— AIM OF THE EXERCISE —
Locate the word "SELECT" in the entries below, then gather every line that holds it.
◇ ◇ ◇ ◇ ◇ ◇ ◇
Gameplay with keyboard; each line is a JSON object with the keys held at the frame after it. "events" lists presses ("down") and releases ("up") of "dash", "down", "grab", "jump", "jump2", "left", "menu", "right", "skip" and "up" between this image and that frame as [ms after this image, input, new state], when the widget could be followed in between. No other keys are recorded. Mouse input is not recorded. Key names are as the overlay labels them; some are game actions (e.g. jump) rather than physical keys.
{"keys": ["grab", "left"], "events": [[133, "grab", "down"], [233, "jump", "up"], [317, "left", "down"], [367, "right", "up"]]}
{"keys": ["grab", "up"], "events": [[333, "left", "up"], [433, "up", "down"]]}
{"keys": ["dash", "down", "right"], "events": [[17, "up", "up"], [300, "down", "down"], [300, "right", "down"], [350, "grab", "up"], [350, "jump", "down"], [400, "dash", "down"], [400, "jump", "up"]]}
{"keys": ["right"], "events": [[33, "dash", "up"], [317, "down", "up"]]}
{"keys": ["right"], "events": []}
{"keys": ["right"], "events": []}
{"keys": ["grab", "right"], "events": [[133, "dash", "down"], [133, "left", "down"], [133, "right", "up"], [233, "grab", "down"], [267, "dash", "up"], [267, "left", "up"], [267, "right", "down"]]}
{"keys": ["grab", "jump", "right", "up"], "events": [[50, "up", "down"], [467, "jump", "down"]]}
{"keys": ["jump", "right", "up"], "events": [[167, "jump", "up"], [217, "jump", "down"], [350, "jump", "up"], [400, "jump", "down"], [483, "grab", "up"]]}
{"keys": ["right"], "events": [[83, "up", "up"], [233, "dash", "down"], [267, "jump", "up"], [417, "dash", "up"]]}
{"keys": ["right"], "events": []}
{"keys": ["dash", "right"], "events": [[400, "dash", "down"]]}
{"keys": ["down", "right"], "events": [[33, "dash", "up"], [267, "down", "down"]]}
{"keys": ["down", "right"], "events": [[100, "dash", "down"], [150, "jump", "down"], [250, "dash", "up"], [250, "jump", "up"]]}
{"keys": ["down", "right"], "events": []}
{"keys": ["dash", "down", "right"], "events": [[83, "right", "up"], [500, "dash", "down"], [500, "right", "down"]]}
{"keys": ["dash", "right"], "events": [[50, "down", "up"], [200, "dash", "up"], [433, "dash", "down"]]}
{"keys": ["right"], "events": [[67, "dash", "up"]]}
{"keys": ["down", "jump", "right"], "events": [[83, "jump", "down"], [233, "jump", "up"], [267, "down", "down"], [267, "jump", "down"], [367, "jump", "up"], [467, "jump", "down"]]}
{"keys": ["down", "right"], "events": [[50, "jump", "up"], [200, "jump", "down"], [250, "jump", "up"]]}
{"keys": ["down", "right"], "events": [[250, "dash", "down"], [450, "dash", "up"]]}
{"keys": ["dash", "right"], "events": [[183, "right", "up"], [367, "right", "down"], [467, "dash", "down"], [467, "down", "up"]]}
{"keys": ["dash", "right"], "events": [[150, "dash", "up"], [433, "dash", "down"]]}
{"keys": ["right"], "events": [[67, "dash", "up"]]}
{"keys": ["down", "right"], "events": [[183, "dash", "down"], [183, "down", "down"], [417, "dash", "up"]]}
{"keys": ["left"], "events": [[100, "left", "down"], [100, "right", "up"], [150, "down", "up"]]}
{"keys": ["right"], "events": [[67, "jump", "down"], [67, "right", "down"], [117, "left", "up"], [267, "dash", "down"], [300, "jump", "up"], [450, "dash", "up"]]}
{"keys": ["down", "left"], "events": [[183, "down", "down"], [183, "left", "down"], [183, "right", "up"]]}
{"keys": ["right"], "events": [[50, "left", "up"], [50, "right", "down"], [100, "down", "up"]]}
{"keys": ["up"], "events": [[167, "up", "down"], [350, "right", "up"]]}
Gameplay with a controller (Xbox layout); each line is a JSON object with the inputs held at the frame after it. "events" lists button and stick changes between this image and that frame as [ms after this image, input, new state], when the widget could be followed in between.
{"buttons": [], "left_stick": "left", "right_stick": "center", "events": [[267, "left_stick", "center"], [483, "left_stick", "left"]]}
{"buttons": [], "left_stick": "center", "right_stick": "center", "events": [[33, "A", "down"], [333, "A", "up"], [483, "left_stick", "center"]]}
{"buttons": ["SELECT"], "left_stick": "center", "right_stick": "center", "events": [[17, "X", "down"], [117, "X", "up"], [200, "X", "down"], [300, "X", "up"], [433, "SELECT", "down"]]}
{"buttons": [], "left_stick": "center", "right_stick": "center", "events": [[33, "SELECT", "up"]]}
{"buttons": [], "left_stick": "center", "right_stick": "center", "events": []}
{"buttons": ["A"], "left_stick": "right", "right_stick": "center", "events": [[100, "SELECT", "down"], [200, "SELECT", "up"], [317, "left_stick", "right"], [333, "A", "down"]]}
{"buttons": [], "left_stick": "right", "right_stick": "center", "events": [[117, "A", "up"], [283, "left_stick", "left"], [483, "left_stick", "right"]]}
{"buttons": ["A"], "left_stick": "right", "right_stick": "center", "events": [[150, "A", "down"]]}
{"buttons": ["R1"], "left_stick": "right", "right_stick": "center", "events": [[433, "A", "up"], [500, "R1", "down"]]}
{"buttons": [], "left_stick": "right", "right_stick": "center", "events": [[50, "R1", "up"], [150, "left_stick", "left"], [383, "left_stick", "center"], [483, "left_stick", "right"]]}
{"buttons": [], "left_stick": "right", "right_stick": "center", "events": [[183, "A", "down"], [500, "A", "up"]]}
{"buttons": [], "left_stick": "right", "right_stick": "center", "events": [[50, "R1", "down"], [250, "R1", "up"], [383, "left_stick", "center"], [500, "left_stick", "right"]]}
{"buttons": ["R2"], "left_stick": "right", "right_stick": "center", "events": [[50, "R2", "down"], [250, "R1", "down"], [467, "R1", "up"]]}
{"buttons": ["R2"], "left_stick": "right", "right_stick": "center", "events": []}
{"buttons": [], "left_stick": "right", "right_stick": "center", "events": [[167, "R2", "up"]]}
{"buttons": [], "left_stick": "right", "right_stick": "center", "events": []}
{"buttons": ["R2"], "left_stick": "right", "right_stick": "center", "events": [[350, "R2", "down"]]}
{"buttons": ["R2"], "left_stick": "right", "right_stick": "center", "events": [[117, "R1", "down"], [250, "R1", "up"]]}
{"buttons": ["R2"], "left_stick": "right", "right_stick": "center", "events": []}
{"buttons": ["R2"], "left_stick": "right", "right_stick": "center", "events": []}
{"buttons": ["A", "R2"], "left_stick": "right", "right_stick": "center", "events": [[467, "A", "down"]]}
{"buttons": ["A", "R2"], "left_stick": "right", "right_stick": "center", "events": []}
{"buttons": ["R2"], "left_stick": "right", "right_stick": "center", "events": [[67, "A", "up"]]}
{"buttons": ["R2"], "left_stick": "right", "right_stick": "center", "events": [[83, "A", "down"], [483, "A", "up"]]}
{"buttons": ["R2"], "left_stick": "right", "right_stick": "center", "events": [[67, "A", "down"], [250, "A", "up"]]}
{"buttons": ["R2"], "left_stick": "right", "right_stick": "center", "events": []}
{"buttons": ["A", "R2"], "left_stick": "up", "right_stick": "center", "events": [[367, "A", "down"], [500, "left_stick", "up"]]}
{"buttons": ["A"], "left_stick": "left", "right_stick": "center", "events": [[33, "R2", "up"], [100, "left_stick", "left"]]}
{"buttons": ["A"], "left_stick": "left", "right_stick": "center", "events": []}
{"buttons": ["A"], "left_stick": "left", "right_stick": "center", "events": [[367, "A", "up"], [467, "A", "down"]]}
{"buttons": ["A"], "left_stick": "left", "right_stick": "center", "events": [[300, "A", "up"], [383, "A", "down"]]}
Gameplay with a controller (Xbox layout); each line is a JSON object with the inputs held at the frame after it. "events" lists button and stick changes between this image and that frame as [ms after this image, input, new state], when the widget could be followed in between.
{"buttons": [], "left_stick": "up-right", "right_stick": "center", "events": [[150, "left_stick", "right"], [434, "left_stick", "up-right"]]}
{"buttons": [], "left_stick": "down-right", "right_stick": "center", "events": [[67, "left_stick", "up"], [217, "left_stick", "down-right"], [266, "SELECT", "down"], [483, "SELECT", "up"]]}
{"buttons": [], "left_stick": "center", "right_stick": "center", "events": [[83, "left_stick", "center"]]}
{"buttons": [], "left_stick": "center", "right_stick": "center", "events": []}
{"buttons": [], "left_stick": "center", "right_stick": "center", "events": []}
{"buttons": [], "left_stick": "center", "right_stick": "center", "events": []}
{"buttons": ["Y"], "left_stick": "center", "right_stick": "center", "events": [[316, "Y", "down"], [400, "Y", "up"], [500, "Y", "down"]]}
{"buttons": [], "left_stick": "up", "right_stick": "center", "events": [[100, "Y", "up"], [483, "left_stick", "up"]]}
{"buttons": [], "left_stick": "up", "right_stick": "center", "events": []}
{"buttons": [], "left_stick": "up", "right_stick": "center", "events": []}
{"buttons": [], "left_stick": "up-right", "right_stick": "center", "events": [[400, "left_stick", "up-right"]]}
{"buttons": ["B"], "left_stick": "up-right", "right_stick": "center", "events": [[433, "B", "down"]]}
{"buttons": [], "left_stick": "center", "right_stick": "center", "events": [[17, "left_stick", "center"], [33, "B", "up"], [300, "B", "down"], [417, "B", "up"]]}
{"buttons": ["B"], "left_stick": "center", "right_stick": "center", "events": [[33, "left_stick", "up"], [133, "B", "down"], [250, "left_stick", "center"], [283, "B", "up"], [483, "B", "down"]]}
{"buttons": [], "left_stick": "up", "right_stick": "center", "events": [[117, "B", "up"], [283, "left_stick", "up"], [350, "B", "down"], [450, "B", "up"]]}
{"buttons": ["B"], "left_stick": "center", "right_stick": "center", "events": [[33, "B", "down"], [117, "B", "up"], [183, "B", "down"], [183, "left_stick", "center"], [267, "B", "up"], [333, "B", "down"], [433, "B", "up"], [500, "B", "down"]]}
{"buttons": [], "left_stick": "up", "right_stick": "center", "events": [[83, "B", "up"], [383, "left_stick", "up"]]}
◇ ◇ ◇ ◇ ◇ ◇ ◇
— TASK RESULT —
{"buttons": ["SELECT"], "left_stick": "center", "right_stick": "center", "events": [[17, "X", "down"], [117, "X", "up"], [200, "X", "down"], [300, "X", "up"], [433, "SELECT", "down"]]}
{"buttons": [], "left_stick": "center", "right_stick": "center", "events": [[33, "SELECT", "up"]]}
{"buttons": ["A"], "left_stick": "right", "right_stick": "center", "events": [[100, "SELECT", "down"], [200, "SELECT", "up"], [317, "left_stick", "right"], [333, "A", "down"]]}
{"buttons": [], "left_stick": "down-right", "right_stick": "center", "events": [[67, "left_stick", "up"], [217, "left_stick", "down-right"], [266, "SELECT", "down"], [483, "SELECT", "up"]]}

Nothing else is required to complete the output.